Approvisionnement énergétique par personne, en kWh par an (moyenne mondiale), depuis 1860. On voit l’essor spectaculaire du pétrole qui, quasi-inexistant en 1900, dépasse le charbon en 1962, pour atteindre en 1979 presque le double de la valeur du combustible solide. Rapporté à l’individu, c’est en 1979 qu’a eu lieu le pic de production : jamais depuis, et jamais à l’avenir sur une terre peuplée de milliards d’individus nous ne reviendrons à cette valeur de 1979, qui s’est élevée un peu au-dessus de 8600 kWh de pétrole par personne en moyenne, soit environ 860 litres consommés dans l’année pour chaque terrien (mais avec des disparités majeures, puisque 28% du pétrole mondial était consommé par les USA en 1979, alors que la même année la Chine prenait 2,8%, soit… 1% de moins que la France !).
Données primaires Shilling et al. ; BP Statistical Review ; Nations Unies, calcul de l’auteur.
Production mensuelle de pétrole brut & condensats dans le monde. On voit clairement le plateau qui démarre en 2005, et qui va durer jusqu’en 2010, c’est-à-dire au moment où la très forte hausse du prix va déclencher le « raclage de fond de tiroirs », à savoir d’une part la récupération assistée sur les gisements conventionnels, et d’autre part l’essor des pétroles non conventionnels (images suivantes). Ce plateau a directement déclenché la baisse de l’approvisionnement dans les pays de l’OCDE et la crise financière qui s’en est en suivie (qui a suivi un ralentissement du PIB incompatible avec le niveau de dette à rembourser).

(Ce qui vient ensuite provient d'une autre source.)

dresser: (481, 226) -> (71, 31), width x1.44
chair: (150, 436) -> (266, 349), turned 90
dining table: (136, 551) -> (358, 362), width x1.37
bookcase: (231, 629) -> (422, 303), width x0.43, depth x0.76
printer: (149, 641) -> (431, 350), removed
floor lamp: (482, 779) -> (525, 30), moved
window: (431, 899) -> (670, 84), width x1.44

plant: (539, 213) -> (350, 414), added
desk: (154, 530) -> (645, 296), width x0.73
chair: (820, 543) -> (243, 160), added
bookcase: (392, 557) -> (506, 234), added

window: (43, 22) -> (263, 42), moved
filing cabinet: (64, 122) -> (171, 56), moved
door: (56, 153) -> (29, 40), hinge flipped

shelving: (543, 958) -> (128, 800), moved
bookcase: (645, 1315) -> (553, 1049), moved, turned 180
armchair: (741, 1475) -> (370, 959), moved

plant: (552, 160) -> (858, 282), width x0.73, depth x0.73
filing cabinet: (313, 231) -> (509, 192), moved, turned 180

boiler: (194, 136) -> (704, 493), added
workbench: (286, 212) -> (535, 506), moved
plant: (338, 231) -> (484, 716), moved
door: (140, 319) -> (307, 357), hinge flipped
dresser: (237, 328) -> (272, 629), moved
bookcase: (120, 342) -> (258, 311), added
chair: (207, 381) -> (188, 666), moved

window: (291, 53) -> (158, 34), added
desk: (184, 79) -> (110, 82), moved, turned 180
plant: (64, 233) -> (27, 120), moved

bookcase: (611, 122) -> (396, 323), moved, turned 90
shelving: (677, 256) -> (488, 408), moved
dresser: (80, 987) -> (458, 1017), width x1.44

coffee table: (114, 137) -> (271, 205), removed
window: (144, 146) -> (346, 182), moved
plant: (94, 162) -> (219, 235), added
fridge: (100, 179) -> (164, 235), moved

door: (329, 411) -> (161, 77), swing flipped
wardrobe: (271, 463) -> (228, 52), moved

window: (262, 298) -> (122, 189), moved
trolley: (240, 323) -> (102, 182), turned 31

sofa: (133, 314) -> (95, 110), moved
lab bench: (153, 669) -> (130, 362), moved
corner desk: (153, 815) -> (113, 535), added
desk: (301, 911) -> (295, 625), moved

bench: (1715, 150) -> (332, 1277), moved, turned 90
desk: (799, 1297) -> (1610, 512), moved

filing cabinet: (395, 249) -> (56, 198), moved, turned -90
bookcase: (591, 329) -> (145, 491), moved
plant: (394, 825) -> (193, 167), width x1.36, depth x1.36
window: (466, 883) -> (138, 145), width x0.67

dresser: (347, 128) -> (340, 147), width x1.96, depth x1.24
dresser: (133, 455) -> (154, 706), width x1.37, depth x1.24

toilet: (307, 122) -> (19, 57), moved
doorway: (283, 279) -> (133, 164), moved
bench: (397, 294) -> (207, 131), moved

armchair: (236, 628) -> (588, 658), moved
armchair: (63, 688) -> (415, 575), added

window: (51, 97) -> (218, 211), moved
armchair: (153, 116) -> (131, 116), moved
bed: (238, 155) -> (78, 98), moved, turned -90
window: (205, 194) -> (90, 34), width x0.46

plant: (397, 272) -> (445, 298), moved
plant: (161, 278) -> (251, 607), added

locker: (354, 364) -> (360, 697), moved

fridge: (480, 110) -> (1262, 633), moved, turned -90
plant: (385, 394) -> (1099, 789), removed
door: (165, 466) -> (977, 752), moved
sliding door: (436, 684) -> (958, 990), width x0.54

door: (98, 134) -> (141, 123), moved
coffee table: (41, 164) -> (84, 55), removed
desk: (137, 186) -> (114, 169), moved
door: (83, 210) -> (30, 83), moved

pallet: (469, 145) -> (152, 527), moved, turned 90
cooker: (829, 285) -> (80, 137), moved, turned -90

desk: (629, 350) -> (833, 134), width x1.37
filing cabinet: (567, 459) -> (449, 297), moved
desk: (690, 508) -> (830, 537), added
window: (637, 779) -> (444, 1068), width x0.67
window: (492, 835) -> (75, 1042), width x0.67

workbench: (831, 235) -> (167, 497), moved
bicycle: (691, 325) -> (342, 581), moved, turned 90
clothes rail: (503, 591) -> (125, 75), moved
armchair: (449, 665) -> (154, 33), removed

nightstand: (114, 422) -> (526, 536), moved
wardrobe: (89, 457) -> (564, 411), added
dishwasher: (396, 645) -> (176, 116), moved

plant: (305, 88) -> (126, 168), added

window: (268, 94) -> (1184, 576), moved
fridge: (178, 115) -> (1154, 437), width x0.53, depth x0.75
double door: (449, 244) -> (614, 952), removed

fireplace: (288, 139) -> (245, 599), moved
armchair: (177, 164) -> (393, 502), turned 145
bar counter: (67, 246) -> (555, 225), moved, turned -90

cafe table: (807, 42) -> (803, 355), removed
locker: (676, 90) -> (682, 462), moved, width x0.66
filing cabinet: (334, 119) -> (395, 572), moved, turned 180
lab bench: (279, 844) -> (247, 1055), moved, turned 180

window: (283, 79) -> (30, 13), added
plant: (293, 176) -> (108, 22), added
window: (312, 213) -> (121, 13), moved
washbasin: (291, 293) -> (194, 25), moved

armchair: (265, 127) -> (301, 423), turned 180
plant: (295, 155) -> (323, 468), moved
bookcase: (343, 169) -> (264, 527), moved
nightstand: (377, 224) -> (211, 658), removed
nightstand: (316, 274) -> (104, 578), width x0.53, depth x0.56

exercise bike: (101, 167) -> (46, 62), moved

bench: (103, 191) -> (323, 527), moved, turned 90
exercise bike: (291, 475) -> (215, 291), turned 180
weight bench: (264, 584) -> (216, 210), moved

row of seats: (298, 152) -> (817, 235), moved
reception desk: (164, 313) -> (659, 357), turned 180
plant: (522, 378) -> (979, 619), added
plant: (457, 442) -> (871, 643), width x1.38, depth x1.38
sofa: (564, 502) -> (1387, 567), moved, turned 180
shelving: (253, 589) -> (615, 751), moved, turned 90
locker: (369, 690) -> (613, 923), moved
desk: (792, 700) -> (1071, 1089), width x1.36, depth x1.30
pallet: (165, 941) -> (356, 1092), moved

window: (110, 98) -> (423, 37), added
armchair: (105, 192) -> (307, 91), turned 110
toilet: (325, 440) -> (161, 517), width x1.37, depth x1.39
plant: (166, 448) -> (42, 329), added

Données Energy Information Agency.
Production américaine de pétrole, discriminée entre « conventionnel » et « pétrole de schiste ». L’essor de ce dernier à partir de 2009 est spectaculaire. Source : Oil from a Critical Raw Material Perspective, Geological Survey of Finland
Vue aérienne d’un champ de « shale oil » aux Etats Unis, dans la région d’Odessa (Texas). Chaque rectangle clair accueille un puits, et fait la taille d’un petit terrain de foot (50 à 70 m de long sur 30 à 50 m de large). Ce type d’exploitation nécessite beaucoup plus de puits pour une production donnée que le pétrole « conventionnel » (et occupe plus d’espace), ce qui explique qu’il coute plus cher.
Production de pétrole au Canada discriminée par type. On voit clairement l’essor des sables bitumineux, qui produisent un pétrole de synthèse qui ressemble à du pétrole « normal ». Source : Oil from a Critical Raw Material Perspective, Geological Survey of Finland
Variations respectives, depuis 1965, de la quantité de pétrole produite (donc consommée) dans le monde (pas du prix !), en violet, et du PIB par personne en moyenne mondiale, en bleu.
Dans les deux cas de figure il s’agit de moyennes glissantes sur 3 ans.
On voit facilement que, depuis 1986, la variation du PIB par personne est parfaitement ajustée sur celle de la quantité de pétrole qui sort des puits. Quand il y a un décalage temporel, c’est bien la variation sur le pétrole qui précède celle sur le PIB, et non l’inverse.
Source des données : BP Statistical Review, 2018, et World Bank, 2018, calculs de l’auteur.